When an American asks me about a major personality or cultural event in China, I cannot just click on wikipedia.com and show them a concise description. I don't have that luxury. Instead, what I use is a kind of cross-cultural profiling system to help Americans better understand our own celebrities.
For example, the classic fantasy novel Journey to the West (a.k.a. Monkey King) is China's equivalent of The Lord of the Ring and Harry Potter combined. A Dream of the Red Mansions? It has the minutiae of Jane Austin coupled with the grandeur of Shakespeare. I'm sure Cao Xueqin or the Bard did not know the other existed.
Nowadays we are hooked to the global village in the world of television. Supergirls is an imitation of American Idol, which in turn is an imitation of Pop Idol. Let's Shake It borrowed the concept from So You Think You Can Dance. Many more Chinese shows wanted to clone Friends, Sex and the City, Survivor, among others, but flopped.
Chinese people often ask me: Does America have a show like our Spring Festival gala? Well, I stumble: There is The Kennedy Center Honors, which highlights three stars instead of our line-up of 3,000. The New Year countdown at Time Square is certainly more densely populated, but the host Dick Clark is older than Zhao Zhongxiang and Ni Ping combined.

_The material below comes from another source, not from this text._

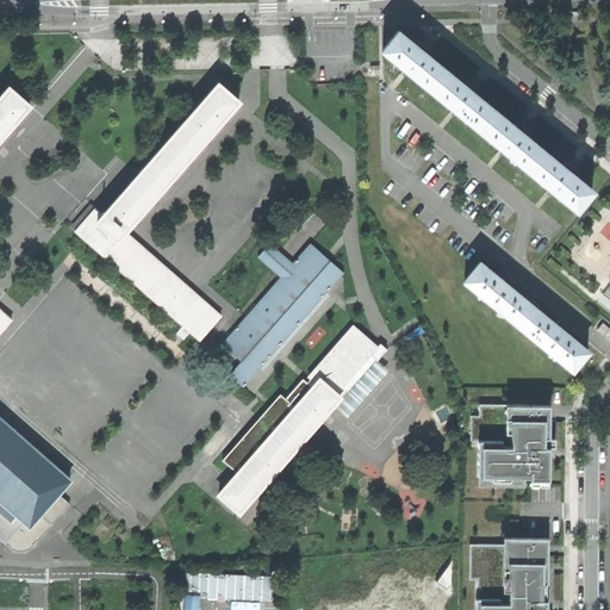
[(409,70),(433,91),(448,72),(428,56),(429,55),(424,50),(421,48),(419,49),(399,32),(384,51),(409,70)]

I heard that in the 1970s, when television sets were scarce in China, we always aired on Lunar New Year's Eve The White-Haired Girl, in which the evil landlord kills the poor farmer and is later killed by a bunch of revolutionary farmers. In the US, the perennial favorite on Christmas Eve is It's a Wonderful Life, about a man who wants to kill himself but is saved by an angel. If we had a comparable feel-good movie, we'd broadcast it repeatedly because we no longer advocate revenge against evil landlords or real-estate developers. We need harmony.
For a while, every Western newspaper would stick the label of "China's Oprah" to every high profile Chinese woman. That, to me, is professional laziness and cultural inertia. Hung Huang is not China's Oprah. The closest she will come to is China's Rosie O'Donnell. Chen Luyu of Pheonix TV must be fuming: She is the one who exchanged a weekly celebrity interview for daily dispensing of chicken-soup and warm fuzzy gossip.
Faye Wong has a certain resemblance to Alanis Morissette, among others, but with a longer shelf life. Supergirl Zhang Liangying is desperately taking on the mantle of Mariah Carey, not realizing how tacky the latter is. Her nemesis Li Yuchun is comfortably in the mode of k.d. lang.
Paris Hilton in the eyes of Americans is almost like what Sister Hibiscus is to Chinese even though they come from disparate family backgrounds. One was born with a silver spoon in her mouth, the other with a broken chopstick. One has a svelte figure while the other tries to fit into the S-shape. But they are both famous for being famous, with no tangible talent to back up their fame or is it notoriety?